KEY POINTS:
Imagine a long-distance runner crossing the finish line and grabbing a cup of water. The first cup is magical. It gives maximum benefit. The second is almost as good. The third, as thirst begins to abate, is marginally less satisfying. And so on, until at a certain point one more cup produces no benefit, or even unfortunate consequences. That concept is similar to economics' Theory of Diminishing Marginal Utility.
In democracies like ours there comes a time when the political cycle demonstrates its own law of diminishing marginal utility - and an electorate once refreshed but later sated requires the two main parties to swap roles between government and opposition. For policy, ideas and leadership, that change can be as necessary as it is inevitable; refreshing the body politic each time it occurs.
If all governments end in failure, then in the New Zealand context those failures since 1960 have come after 12, three, nine, six and nine-year administrations. Tomorrow, another government of nine years attempts to smooth the political cycle beyond recent norms and back to the days of Holyoake's National.
Labour under Helen Clark is pinning its hopes on the electorate acting counter-cyclically because of the global financial crisis; that in an age of such uncertainty, voters will collectively ignore a nine-year-itch for the new, opting instead for continuity.
National and its allies presume their time has come. Public polling for more than a year would indicate the pendulum is set to give the centre-right another chance to lead. The shape of any such government cannot be known until the vote count. Yet whatever the result, some important policies will endure. Our political cycle over the past generation seems not to lead to wholesale reversal, but selected change and a more general accretion of policies.

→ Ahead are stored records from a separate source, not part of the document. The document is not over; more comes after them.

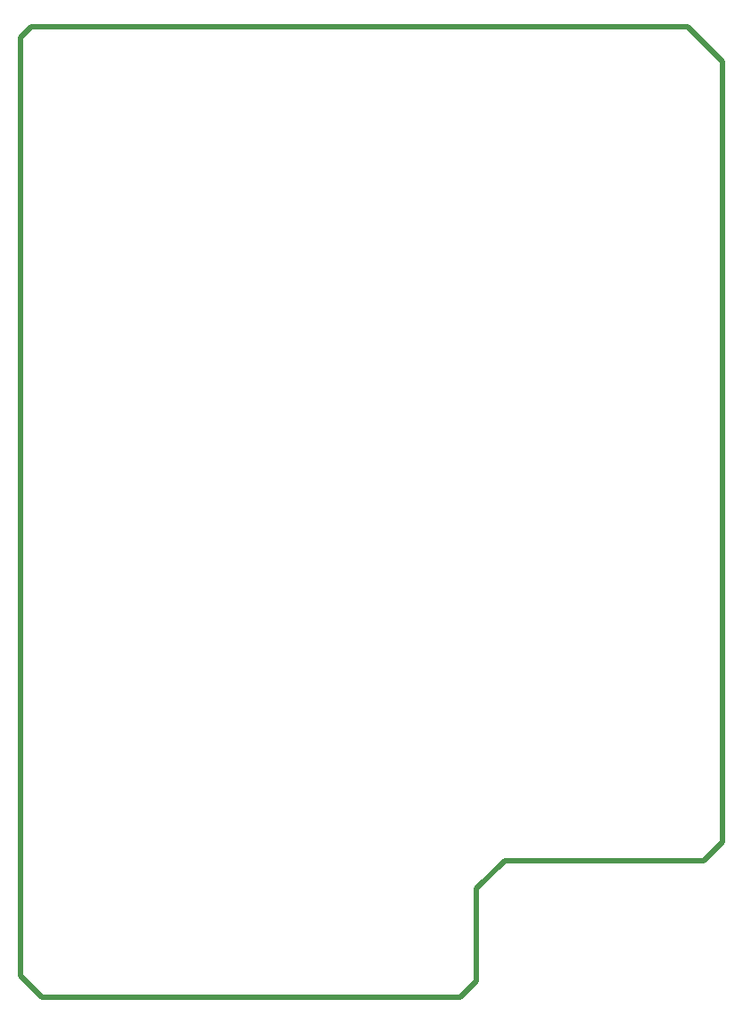
<source format=gko>
G04 Layer: BoardOutline*
G04 EasyEDA v6.4.3, 2020-08-16T09:55:44+08:00*
G04 81dc946ae44a44bf806acedbfbfd66cd,06d3987d76a94bb6b6563c12ef58ecb4,10*
G04 Gerber Generator version 0.2*
G04 Scale: 100 percent, Rotated: No, Reflected: No *
G04 Dimensions in inches *
G04 leading zeros omitted , absolute positions ,2 integer and 4 decimal *
%FSLAX24Y24*%
%MOIN*%
G90*
G70D02*

%ADD10C,0.020000*%
G54D10*
G01X0Y35850D02*
G01X0Y800D01*
G01X800Y0D01*
G01X16450Y0D01*
G01X17050Y600D01*
G01X17050Y4050D01*
G01X18100Y5100D01*
G01X25450Y5100D01*
G01X25550Y5100D01*
G01X26250Y5800D01*
G01X26250Y34950D01*
G01X24950Y36250D01*
G01X400Y36250D01*
G01X0Y35850D01*

%LPD*%
M00*
M02*

</source>
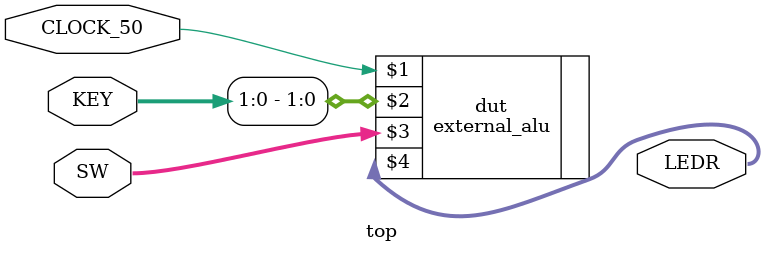
<source format=v>
module top (CLOCK_50, KEY, SW, LEDR);

    input CLOCK_50;             // DE-series 50 MHz clock signal
	 input wire [3:0] KEY;       // DE-series pushbuttons
    input wire [9:0] SW;        // DE-series switches
    
    output wire [9:0] LEDR;     // DE-series LEDs   

    external_alu dut (CLOCK_50, KEY[1:0], SW[9:0], LEDR[9:0]);

endmodule

</source>
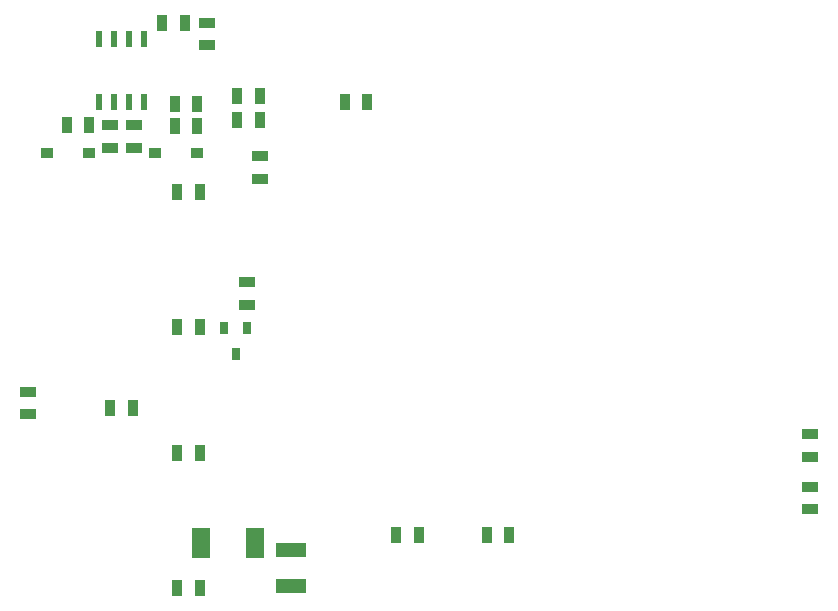
<source format=gtp>
%FSLAX34Y34*%
G04 Gerber Fmt 3.4, Leading zero omitted, Abs format*
G04 (created by PCBNEW (2014-03-19 BZR 4756)-product) date Tue 16 Sep 2014 15:57:37 BRT*
%MOIN*%
G01*
G70*
G90*
G04 APERTURE LIST*
%ADD10C,0.005906*%
%ADD11R,0.055000X0.035000*%
%ADD12R,0.035000X0.055000*%
%ADD13R,0.059055X0.102362*%
%ADD14R,0.040000X0.033500*%
%ADD15R,0.031500X0.039400*%
%ADD16R,0.023600X0.055100*%
%ADD17R,0.100000X0.050000*%
G04 APERTURE END LIST*
G54D10*
G54D11*
X410Y-13605D03*
X410Y-12855D03*
X26460Y-16775D03*
X26460Y-16025D03*
G54D12*
X6045Y-3250D03*
X5295Y-3250D03*
G54D11*
X26460Y-14275D03*
X26460Y-15025D03*
G54D12*
X16445Y-17620D03*
X15695Y-17620D03*
X12675Y-17620D03*
X13425Y-17620D03*
G54D13*
X6185Y-17889D03*
X7957Y-17889D03*
G54D14*
X4620Y-4900D03*
X6020Y-4900D03*
X2420Y-4900D03*
X1020Y-4900D03*
G54D15*
X7327Y-11594D03*
X6952Y-10728D03*
X7702Y-10728D03*
G54D12*
X3895Y-13400D03*
X3145Y-13400D03*
G54D11*
X3920Y-4725D03*
X3920Y-3975D03*
X3120Y-4725D03*
X3120Y-3975D03*
G54D12*
X5295Y-4000D03*
X6045Y-4000D03*
X1695Y-3950D03*
X2445Y-3950D03*
G54D11*
X8122Y-4995D03*
X8122Y-5745D03*
X6371Y-546D03*
X6371Y-1296D03*
X7701Y-9953D03*
X7701Y-9203D03*
G54D12*
X5385Y-19401D03*
X6135Y-19401D03*
X5385Y-14901D03*
X6135Y-14901D03*
X5385Y-10681D03*
X6135Y-10681D03*
X5385Y-6181D03*
X6135Y-6181D03*
X7373Y-2988D03*
X8123Y-2988D03*
X4885Y-551D03*
X5635Y-551D03*
X7373Y-3783D03*
X8123Y-3783D03*
G54D16*
X4270Y-3200D03*
X4270Y-1100D03*
X3770Y-3200D03*
X3270Y-3200D03*
X2770Y-3200D03*
X3770Y-1100D03*
X3270Y-1100D03*
X2770Y-1100D03*
G54D12*
X11718Y-3196D03*
X10968Y-3196D03*
G54D17*
X9170Y-19340D03*
X9170Y-18140D03*
M02*

</source>
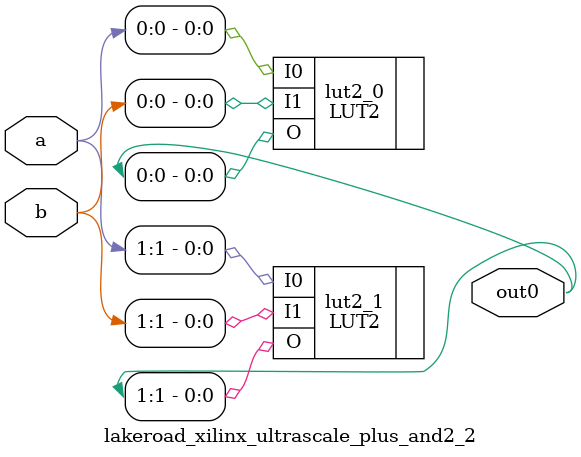
<source format=v>

/* Generated by Yosys 0.19 (git sha1 a45c131b37c, clang 13.1.6 -fPIC -Os) */

module lakeroad_xilinx_ultrascale_plus_and2_2(a, b, out0);
  input [1:0] a;
  wire [1:0] a;
  input [1:0] b;
  wire [1:0] b;
  output [1:0] out0;
  wire [1:0] out0;
  LUT2 #(
    .INIT(4'h8)
  ) lut2_0 (
    .I0(a[0]),
    .I1(b[0]),
    .O(out0[0])
  );
  LUT2 #(
    .INIT(4'h8)
  ) lut2_1 (
    .I0(a[1]),
    .I1(b[1]),
    .O(out0[1])
  );
endmodule


</source>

When Jim Bolger's National team swept to power in 1990 it adopted core initiatives of the Fourth Labour Government: economic deregulation, the Reserve Bank Act, state-owned enterprises, Tomorrow's Schools. Similarly, come 1999 and Helen Clark kept not only the past new-right innovations of her own party but also National's Fiscal Responsibility Act, reduced welfare benefit levels and the privatisation of Contact Energy and commercialised state power companies. As always there are differences: the Clark years have seen a distinct halt to private involvement in public services and a universality of subsidies and credits which might not be sustainable.
Should John Key's National form a government after tomorrow, many of the Fifth Labour Government's innovations will continue: the Cullen Fund, KiwiSaver, Working for Families. Mr Key has been painfully keen to inoculate his party against accusations of secret agendas to remove such popular policies.
The Prime Minister is aware how rare a fourth term would be. She argues that under MMP the old "best-before" dates do not apply to ever-changing governing groupings and that economic convulsions require New Zealand to put "trust", not "change", as the paramount driver of the poll. It may be Labour's destiny to join the Opposition benches but under her new paradigm that is at least three years away.
The economic context of this election could not be more challenging. New Zealanders need to deliver a decisive mandate, one way or the other, so that responses to the recession and credit crisis can be emphatic. Second-guessing MMP by flanking major parties with second-tier partners might not be the best answer now.
The "ask" is simple: Is there still benefit for the country in drinking one more time from the cup of Labour, or is another source, National, needed now for economic and political revival?